Official Arab support for the Palestinian cause has steadily declined over the years. It began with Egyptian President Anwar Sadat’s decision to sign a peace treaty with Israel in 1979. Three years later, no one tried to stop the Israeli invasion of Lebanon, which drove the Palestine Liberation Organization (PLO) from the country and paved the way for the emergence of Hezbollah in Lebanon and Hamas in Palestine.
Over the next four decades, Arab regimes showed less and less interest in rallying behind the Palestinian cause as the Arab world was ravaged by several wars, including the Iraq-Iran conflict and Iraq’s invasion of Kuwait, two by the US Gulf Wars and several civil wars after the Arab Spring revolutions in 2011.
Today, Arab leaders may be willing to stand up for Palestine, but few are willing or able to put their money where their mouth is. Those who have the means to influence events do not mean what they say, and the few who do mean what they say lack the means to follow through.
To be fair, Arab leaders were generally at odds with Israel as a divisive colonial enterprise in their midst, but they were also indifferent to the plight of Palestinians, as well as the suffering of their citizens.
In fact, some regimes have treated their people almost as badly as Israel has treated the Palestinians. Many have spoken out in support of Palestinian rights simply because it gave them a semblance of legitimacy in the eyes of their people.
Arab impotence has paved the way for other regional actors, Iran and Turkey, to flex their muscles and expand their influence at Arab expense, creating another layer of regional complexity and division. Iran’s growing influence and reckless policies in a number of Arab countries have led some desperate regimes to openly ally with Israel in return for greater American support.

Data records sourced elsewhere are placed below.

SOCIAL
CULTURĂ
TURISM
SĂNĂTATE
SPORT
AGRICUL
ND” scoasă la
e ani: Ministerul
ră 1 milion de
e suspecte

But that has proven short-sighted, as neither Israel nor the United States can or will guarantee their security.
Today, these regimes tacitly blame Iran and Hamas for the ongoing escalation in Gaza that aims to undermine their new partnerships with Israel and drag them into a regional war. Indeed, pro-government preachers, journalists and pundits in countries such as Egypt, Saudi Arabia and the United Arab Emirates have condemned what they see as Iran-inspired attempts by Hamas to push the region into war and inflict unbearable suffering on the Palestinian people.

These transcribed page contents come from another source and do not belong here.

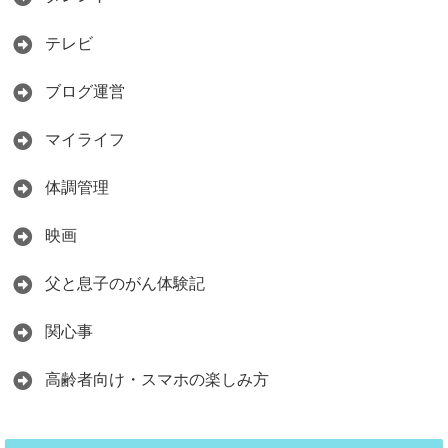
テレビ
ブログ運営
マイライフ
体調管理
映画
父と息子のがん体験記
関心事
高齢者向け・スマホの楽しみ方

But such positions have not influenced Arab public opinion. Wherever they have been allowed, Arabs have taken to the streets en masse to protest Israel’s atrocities and demand international intervention to stop the mass killings of Palestinian civilians. If no action is taken, the protest could lead to mass riots that could threaten regional stability
As Israel continues to decimate Gaza and carry out massacres of Palestinian children, women and men, its Arab partners must reconsider their normalization and cooperation agreements before they are forced to do so under intense public pressure.
This denormalization process must begin with the Palestinian Authority itself, whose insistence on maintaining relations with Israel has allowed it to deepen its military occupation and accelerate the theft of Palestinian land.
It is high time for President Mahmoud Abbas’ regime to cut ties with the Israeli government and start protecting its civilians from the Israeli army and settlers wreaking havoc in the West Bank.
Arab leaders must come together to end the genocide in Gaza, come what may. Only by uniting and speaking with one voice for the rights of Arabs and Palestinians would they be able to deter Israeli aggression and foreign interference in Arab affairs.